● **Selected extract**:
--------

Remedial XML: Using XML Schema
The trouble with DTDs
Although using a DTD makes
it easy to specify which elements are allowed, which elements are required, and
how elements should be organized for a given XML document, the main trouble
comes when you try to enforce a data type for a particular element. The DTD
specification strictly defines structure but only supports relatively weak
content type specifications: There's no way to enforce that, for example, an
element named Date must contain a valid date.
Enter XML Schema,
which was elevated to Recommendation status by the W3C (World Wide Web Consortium, the standards
body for XML) in 2001, meaning that it's recommended for general use. If you are
interested, the official specification, along with some brief introductory
documents, can be found on the W3C Web
site. Note that other schema definitions exist, including the Japanese
standard RELAX and Microsoft's
XDR. However, XML Schema is the only one officially recognized by the W3C,
so I'll concentrate on it in this article.

--------

● **Source data**:
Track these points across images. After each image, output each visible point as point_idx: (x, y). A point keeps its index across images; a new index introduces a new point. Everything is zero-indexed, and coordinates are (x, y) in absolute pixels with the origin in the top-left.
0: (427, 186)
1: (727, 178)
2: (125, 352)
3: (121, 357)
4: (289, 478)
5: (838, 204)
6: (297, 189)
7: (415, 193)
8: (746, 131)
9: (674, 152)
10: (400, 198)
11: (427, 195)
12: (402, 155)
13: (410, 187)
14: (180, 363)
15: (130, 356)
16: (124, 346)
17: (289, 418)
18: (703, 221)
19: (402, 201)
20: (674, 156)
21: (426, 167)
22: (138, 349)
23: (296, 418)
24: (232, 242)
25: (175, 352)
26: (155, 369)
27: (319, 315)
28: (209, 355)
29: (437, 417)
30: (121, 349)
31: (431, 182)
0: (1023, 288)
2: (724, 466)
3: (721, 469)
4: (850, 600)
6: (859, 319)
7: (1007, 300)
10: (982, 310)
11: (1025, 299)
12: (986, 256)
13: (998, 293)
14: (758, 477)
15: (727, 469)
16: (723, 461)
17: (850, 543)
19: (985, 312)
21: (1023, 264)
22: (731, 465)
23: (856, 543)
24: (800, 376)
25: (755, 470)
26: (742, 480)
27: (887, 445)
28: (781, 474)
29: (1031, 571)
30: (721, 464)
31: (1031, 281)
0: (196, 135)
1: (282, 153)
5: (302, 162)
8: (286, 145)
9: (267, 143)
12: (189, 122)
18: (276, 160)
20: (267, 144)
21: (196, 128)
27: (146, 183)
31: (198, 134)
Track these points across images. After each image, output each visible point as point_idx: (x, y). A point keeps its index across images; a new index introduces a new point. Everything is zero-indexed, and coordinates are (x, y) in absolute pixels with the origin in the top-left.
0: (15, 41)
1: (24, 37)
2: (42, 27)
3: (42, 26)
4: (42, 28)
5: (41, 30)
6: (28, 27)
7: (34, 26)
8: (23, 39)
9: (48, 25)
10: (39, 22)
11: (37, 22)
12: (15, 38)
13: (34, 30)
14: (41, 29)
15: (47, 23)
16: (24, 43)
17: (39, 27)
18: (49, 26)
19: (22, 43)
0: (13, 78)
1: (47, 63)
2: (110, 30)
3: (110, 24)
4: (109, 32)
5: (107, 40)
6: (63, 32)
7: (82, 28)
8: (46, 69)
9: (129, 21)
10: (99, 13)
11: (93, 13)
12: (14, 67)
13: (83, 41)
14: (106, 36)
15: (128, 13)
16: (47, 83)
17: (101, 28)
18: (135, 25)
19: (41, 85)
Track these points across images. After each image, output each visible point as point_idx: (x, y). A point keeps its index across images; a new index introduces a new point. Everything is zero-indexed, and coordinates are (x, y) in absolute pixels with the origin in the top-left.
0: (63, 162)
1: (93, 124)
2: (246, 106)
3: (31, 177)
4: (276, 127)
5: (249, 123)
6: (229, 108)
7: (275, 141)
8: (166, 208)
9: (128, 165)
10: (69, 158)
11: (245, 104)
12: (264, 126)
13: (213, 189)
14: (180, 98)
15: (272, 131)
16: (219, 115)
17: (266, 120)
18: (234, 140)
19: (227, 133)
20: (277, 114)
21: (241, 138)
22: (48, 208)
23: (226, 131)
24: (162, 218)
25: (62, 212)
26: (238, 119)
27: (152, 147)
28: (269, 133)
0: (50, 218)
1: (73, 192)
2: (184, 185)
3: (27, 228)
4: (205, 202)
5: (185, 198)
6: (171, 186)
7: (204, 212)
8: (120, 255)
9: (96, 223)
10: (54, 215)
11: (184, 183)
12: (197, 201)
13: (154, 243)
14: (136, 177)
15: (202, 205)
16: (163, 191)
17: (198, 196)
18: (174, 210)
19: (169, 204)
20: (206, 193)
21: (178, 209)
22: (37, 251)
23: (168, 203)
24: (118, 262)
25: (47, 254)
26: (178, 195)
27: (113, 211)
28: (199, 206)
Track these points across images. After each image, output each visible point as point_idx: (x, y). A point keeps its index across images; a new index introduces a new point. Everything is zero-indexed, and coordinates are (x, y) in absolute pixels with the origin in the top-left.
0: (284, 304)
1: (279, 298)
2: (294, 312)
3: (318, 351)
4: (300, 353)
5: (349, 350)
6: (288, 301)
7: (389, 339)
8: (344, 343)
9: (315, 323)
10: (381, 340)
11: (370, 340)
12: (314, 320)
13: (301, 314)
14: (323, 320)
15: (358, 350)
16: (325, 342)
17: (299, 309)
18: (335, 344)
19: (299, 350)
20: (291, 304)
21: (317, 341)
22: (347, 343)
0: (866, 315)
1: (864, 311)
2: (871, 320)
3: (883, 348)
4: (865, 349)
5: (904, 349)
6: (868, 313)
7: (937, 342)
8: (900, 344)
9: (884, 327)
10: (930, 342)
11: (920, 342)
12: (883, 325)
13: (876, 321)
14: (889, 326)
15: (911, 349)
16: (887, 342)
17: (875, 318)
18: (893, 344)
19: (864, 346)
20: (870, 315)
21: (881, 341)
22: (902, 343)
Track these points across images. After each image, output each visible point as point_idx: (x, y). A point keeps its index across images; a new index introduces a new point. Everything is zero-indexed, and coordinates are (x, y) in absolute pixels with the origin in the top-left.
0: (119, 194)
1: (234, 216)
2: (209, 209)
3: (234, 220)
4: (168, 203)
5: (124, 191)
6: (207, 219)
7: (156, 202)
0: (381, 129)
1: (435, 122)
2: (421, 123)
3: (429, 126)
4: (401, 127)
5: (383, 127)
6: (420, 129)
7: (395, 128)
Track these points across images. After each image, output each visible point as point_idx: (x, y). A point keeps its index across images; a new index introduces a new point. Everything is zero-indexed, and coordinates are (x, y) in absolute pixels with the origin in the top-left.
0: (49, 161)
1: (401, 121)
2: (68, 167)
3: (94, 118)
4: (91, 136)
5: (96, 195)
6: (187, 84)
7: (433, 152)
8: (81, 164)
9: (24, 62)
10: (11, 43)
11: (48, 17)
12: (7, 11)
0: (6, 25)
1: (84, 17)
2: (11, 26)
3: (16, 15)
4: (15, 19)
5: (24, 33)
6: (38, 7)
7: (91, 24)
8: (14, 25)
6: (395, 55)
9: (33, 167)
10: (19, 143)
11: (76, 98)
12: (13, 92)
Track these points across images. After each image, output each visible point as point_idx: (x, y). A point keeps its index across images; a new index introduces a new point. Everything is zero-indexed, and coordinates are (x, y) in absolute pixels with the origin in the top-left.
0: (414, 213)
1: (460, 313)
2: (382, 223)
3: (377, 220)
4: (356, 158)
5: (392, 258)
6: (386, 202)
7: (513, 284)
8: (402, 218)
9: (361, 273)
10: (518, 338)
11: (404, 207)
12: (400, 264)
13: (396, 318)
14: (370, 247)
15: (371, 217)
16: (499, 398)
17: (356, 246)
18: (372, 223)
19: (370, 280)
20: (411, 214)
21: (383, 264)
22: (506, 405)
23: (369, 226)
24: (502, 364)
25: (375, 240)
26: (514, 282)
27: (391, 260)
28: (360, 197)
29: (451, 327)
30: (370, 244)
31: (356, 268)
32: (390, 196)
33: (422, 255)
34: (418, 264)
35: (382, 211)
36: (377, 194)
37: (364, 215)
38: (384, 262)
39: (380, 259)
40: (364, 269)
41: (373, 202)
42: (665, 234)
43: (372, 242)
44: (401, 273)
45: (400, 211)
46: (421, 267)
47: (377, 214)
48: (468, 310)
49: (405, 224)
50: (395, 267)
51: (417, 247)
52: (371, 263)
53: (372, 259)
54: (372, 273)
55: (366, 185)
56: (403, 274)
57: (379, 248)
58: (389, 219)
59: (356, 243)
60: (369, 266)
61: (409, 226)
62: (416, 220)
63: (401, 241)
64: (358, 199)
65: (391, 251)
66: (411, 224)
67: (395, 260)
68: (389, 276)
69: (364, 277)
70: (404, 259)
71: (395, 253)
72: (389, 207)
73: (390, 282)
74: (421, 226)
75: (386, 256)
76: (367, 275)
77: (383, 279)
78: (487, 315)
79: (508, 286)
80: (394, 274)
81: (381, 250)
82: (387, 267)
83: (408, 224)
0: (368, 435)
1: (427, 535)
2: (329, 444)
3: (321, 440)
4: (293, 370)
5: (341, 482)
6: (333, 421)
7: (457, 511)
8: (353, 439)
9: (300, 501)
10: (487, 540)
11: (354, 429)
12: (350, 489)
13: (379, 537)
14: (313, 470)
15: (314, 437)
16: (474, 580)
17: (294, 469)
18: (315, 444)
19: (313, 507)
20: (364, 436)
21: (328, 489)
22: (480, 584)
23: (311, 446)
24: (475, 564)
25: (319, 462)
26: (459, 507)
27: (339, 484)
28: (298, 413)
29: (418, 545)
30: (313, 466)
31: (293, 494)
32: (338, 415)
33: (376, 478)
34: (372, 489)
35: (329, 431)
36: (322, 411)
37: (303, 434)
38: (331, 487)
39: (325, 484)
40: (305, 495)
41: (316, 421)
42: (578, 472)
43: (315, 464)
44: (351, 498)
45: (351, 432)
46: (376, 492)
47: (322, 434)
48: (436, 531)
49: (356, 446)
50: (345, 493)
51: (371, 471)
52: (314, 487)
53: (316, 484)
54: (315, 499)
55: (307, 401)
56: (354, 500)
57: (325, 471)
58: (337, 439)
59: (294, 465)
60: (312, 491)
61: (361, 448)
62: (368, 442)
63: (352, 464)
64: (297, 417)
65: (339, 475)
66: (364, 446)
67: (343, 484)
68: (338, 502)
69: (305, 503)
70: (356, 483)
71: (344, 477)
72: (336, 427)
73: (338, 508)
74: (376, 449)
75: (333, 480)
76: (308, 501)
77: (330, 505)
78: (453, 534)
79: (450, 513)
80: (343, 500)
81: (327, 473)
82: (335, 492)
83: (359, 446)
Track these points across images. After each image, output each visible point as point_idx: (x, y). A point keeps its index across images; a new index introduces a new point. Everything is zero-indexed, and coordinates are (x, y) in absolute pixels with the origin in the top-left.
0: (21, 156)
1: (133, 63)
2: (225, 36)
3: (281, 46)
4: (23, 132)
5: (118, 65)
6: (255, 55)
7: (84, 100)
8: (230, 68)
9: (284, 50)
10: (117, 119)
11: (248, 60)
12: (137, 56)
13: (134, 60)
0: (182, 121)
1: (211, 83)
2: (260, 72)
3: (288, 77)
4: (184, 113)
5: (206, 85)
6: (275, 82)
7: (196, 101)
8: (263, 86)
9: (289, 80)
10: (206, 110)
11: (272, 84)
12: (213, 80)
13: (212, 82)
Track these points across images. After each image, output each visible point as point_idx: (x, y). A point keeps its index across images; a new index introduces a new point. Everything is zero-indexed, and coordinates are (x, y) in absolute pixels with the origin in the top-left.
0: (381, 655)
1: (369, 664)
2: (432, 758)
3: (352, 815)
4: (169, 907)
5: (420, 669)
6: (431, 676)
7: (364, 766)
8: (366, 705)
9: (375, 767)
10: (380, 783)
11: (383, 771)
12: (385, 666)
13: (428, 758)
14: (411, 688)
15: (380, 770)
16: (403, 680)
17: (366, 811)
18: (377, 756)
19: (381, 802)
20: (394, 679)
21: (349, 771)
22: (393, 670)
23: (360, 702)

--------

● **Exercise 1**:
Can you write out the stretch of the XML Schema article from "Remedial XML: Using" through "a valid date."?
● **Exercise 2**:
Which schema definitions does the XML Schema article mention by name?
● **Exercise 3**:
Can you proceed with the XML Schema article, picking up after its final sentence?

● **Answer space 1**:
Remedial XML: Using XML Schema
The trouble with DTDs
Although using a DTD makes
it easy to specify which elements are allowed, which elements are required, and
how elements should be organized for a given XML document, the main trouble
comes when you try to enforce a data type for a particular element. The DTD
specification strictly defines structure but only supports relatively weak
content type specifications: There's no way to enforce that, for example, an
element named Date must contain a valid date.

● **Answer space 2**:
XML Schema, RELAX, XDR

● **Answer space 3**:
XML Schema not only lets you
define the structure of an XML document but, unlike a DTD, also allows you to
constrain the content of the document. Also, an XML Schema is itself an XML
document, with a tag-based syntax that's a lot clearer than the special
characters found in a DTD.
Walking through a
schema
XML Schemas are built using a set of predefined XML elements
and attributes, which define the structure and content model of a document. An
elaborate set of rules (which, interestingly enough, are expressed as a DTD)
specifies the legal use of each schema element or attribute. Violate these
rules, and a parser will refuse to parse your schema and any documents
associated with it.
Let's take a look at the sample XML Schema in Listing A, which describes the same book catalog XML
document (Listing B) we've been using all along in this series.
Listing B makes one small change: The root catalog element now has two
new attributes that associate it with the catalog schema in Listing
A.
Looking at the catalog schema, you'll immediately notice that it
contains the standard XML header, <?xml version = "1.0"?>,
indicating that the schema is itself an XML document. The root element in any
schema must be schema, which will have one or more attributes describing
the schema. In this case, schema has a namespace definition attribute
(xmlns) that defines the namespace xs, which will be used as the
root namespace for all elements in the document.
The next element in our sample schema is the annotation element, which is
used to represent some kind of documentation about its parent element.
Annotation may contain one of two child elements, either
documentation or appinfo, or it may contain both. The former
element is used for human-readable documentation, whereas the latter is meant to
hold processing instructions for an application.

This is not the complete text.